• Given data:
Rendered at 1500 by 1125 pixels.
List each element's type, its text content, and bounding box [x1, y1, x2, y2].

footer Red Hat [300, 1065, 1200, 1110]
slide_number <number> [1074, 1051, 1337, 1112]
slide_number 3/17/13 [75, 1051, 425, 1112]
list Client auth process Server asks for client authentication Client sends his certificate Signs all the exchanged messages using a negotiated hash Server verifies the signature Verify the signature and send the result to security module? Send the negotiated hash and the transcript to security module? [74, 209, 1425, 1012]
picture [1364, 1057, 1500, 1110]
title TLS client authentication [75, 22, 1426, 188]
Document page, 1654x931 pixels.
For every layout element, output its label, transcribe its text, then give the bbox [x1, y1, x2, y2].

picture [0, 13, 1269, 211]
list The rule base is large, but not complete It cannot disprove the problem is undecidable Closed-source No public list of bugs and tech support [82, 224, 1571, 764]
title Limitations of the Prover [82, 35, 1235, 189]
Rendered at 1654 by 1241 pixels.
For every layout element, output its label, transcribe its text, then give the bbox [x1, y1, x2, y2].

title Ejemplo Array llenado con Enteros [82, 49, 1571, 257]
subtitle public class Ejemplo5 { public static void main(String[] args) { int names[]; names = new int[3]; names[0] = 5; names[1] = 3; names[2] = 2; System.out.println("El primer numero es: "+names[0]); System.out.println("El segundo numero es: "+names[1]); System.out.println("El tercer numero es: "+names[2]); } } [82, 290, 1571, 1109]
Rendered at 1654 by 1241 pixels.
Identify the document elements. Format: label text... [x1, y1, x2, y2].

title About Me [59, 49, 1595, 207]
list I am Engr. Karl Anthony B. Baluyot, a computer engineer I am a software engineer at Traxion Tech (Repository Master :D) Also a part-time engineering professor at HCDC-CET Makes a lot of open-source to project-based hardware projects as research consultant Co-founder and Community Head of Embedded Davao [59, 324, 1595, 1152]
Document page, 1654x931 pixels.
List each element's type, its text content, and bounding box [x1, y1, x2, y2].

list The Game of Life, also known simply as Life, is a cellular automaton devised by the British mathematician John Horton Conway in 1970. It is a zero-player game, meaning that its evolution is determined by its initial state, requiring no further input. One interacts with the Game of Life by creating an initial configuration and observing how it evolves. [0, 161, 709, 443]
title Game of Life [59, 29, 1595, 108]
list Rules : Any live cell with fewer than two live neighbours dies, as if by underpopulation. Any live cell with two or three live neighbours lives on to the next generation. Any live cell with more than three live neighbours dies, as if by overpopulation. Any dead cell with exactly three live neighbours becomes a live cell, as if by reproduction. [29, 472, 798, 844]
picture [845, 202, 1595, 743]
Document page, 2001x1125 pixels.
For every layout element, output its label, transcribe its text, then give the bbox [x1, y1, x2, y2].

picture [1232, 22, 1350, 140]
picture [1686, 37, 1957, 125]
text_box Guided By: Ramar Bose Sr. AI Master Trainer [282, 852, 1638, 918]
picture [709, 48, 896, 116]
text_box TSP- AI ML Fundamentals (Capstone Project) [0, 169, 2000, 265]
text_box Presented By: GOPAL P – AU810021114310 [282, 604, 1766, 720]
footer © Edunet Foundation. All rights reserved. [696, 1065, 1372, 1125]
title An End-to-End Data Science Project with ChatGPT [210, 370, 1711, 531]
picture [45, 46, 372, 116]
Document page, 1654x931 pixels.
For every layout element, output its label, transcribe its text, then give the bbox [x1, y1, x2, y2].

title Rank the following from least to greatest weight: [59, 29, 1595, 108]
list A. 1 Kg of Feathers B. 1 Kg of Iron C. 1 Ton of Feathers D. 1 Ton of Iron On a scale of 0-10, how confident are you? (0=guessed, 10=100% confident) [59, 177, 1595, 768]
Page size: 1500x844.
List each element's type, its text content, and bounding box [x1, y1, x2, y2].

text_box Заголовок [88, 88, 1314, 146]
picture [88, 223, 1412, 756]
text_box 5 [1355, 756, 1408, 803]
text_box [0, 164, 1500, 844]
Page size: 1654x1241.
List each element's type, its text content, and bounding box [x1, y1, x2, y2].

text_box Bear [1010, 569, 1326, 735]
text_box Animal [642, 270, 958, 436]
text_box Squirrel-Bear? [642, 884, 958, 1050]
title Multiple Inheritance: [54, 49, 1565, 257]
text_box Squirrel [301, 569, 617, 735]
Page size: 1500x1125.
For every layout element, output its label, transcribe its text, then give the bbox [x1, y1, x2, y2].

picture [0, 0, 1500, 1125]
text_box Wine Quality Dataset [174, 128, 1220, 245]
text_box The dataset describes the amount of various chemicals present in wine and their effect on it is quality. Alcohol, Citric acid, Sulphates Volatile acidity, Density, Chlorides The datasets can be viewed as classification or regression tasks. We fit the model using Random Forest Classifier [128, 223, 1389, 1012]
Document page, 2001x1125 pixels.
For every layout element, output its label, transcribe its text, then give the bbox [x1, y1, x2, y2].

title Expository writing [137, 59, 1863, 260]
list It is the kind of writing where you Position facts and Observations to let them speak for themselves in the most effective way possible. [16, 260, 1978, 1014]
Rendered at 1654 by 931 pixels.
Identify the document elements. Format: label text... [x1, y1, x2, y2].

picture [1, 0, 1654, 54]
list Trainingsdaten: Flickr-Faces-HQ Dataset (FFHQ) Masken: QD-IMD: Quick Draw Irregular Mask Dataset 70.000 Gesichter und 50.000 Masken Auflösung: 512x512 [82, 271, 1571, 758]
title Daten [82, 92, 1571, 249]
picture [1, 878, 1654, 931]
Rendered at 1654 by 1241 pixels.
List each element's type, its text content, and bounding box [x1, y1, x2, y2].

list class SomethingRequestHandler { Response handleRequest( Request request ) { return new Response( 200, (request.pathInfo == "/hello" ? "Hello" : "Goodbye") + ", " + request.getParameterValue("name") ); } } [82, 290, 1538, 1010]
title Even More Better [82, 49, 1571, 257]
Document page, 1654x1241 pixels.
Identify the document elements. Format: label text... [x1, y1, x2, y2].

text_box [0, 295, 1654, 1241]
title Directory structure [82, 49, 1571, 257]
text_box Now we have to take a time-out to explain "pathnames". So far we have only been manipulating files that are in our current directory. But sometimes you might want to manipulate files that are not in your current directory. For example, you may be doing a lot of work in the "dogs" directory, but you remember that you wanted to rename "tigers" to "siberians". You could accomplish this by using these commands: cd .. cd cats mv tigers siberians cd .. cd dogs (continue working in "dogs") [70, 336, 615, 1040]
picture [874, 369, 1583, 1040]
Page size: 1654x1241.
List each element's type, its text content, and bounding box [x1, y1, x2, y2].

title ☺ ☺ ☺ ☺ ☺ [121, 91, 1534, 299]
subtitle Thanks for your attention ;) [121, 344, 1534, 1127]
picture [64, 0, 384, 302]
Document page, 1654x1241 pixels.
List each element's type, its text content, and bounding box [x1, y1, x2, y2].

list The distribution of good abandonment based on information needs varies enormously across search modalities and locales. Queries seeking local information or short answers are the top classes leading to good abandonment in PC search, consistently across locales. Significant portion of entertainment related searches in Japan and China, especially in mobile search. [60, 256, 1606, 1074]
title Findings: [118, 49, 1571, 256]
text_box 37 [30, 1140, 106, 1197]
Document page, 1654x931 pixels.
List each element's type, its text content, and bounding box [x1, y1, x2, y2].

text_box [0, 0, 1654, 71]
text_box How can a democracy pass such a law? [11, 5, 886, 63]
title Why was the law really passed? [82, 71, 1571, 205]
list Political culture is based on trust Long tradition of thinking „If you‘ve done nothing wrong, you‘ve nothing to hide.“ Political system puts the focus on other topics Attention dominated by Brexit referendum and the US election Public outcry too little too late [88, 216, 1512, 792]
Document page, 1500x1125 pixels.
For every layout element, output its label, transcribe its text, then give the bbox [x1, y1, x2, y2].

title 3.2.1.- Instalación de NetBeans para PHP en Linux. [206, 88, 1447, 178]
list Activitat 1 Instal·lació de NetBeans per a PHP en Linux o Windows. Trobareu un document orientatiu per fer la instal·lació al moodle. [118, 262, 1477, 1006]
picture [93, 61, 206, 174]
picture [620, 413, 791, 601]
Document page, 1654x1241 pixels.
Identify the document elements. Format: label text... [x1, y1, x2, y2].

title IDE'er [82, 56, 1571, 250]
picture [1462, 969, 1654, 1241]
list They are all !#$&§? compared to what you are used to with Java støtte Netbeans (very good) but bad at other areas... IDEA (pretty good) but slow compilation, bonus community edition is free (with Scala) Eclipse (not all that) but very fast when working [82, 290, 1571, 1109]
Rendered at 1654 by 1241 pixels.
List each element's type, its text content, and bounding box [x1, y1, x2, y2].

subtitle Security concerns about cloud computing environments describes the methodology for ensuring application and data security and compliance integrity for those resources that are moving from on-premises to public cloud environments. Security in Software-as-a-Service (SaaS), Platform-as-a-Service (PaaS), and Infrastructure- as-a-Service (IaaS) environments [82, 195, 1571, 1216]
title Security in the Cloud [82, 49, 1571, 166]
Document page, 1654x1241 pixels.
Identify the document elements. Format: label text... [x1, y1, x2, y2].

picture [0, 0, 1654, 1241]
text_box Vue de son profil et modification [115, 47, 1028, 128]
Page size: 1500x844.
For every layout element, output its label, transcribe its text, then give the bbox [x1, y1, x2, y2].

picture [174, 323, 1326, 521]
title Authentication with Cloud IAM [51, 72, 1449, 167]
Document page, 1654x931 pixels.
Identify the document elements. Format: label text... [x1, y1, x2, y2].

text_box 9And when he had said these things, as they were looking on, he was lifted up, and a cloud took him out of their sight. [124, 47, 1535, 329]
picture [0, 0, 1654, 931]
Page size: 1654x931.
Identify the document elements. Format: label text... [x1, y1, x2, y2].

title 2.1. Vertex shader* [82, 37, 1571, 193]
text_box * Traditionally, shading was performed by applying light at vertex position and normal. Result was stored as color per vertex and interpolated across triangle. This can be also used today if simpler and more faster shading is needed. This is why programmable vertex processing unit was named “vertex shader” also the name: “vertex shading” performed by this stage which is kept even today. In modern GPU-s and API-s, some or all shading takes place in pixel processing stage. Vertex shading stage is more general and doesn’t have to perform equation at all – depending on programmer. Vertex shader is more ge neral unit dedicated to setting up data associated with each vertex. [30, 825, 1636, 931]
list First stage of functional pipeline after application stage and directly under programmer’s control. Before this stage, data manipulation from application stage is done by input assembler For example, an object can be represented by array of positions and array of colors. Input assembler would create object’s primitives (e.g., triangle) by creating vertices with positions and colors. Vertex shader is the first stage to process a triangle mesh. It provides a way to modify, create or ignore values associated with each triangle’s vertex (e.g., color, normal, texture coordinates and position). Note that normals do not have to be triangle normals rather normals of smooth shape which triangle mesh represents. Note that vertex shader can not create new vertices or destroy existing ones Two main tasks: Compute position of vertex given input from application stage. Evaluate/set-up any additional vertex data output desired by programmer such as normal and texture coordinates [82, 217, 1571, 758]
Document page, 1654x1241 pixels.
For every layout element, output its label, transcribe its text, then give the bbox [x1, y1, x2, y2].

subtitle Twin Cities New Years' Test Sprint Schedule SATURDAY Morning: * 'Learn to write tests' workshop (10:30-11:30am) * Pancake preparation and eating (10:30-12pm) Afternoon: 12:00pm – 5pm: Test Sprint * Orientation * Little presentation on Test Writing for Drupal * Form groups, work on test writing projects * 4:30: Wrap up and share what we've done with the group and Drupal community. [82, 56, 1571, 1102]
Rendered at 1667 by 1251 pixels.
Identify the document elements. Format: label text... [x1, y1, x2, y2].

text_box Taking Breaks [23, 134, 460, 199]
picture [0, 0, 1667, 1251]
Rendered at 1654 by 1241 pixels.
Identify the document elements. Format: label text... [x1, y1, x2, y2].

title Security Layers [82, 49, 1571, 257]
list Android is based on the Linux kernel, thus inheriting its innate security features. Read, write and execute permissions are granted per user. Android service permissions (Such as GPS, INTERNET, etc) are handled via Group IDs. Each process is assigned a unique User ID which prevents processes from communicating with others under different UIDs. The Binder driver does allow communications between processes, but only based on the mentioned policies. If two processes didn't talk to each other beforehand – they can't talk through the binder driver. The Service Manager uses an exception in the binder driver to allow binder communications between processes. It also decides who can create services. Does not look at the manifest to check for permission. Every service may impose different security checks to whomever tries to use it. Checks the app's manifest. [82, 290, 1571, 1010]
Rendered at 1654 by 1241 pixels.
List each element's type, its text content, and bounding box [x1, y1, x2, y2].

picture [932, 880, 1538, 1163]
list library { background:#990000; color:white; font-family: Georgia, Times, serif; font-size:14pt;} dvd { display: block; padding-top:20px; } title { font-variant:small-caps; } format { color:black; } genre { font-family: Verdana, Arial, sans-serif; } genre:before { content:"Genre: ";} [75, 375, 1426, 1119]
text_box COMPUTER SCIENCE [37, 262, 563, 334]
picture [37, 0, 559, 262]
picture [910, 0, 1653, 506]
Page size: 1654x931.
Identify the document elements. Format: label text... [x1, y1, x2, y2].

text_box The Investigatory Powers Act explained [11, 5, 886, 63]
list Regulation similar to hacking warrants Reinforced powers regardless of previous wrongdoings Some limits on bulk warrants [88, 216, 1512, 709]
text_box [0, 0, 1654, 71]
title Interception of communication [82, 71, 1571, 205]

• What is needed: Repeat everything from the first of the lines above down to the one that contains "subtitle public class", both included.

• Response:
Rendered at 1500 by 1125 pixels.
List each element's type, its text content, and bounding box [x1, y1, x2, y2].

footer Red Hat [300, 1065, 1200, 1110]
slide_number <number> [1074, 1051, 1337, 1112]
slide_number 3/17/13 [75, 1051, 425, 1112]
list Client auth process Server asks for client authentication Client sends his certificate Signs all the exchanged messages using a negotiated hash Server verifies the signature Verify the signature and send the result to security module? Send the negotiated hash and the transcript to security module? [74, 209, 1425, 1012]
picture [1364, 1057, 1500, 1110]
title TLS client authentication [75, 22, 1426, 188]
Document page, 1654x931 pixels.
For every layout element, output its label, transcribe its text, then give the bbox [x1, y1, x2, y2].

picture [0, 13, 1269, 211]
list The rule base is large, but not complete It cannot disprove the problem is undecidable Closed-source No public list of bugs and tech support [82, 224, 1571, 764]
title Limitations of the Prover [82, 35, 1235, 189]
Rendered at 1654 by 1241 pixels.
For every layout element, output its label, transcribe its text, then give the bbox [x1, y1, x2, y2].

title Ejemplo Array llenado con Enteros [82, 49, 1571, 257]
subtitle public class Ejemplo5 { public static void main(String[] args) { int names[]; names = new int[3]; names[0] = 5; names[1] = 3; names[2] = 2; System.out.println("El primer numero es: "+names[0]); System.out.println("El segundo numero es: "+names[1]); System.out.println("El tercer numero es: "+names[2]); } } [82, 290, 1571, 1109]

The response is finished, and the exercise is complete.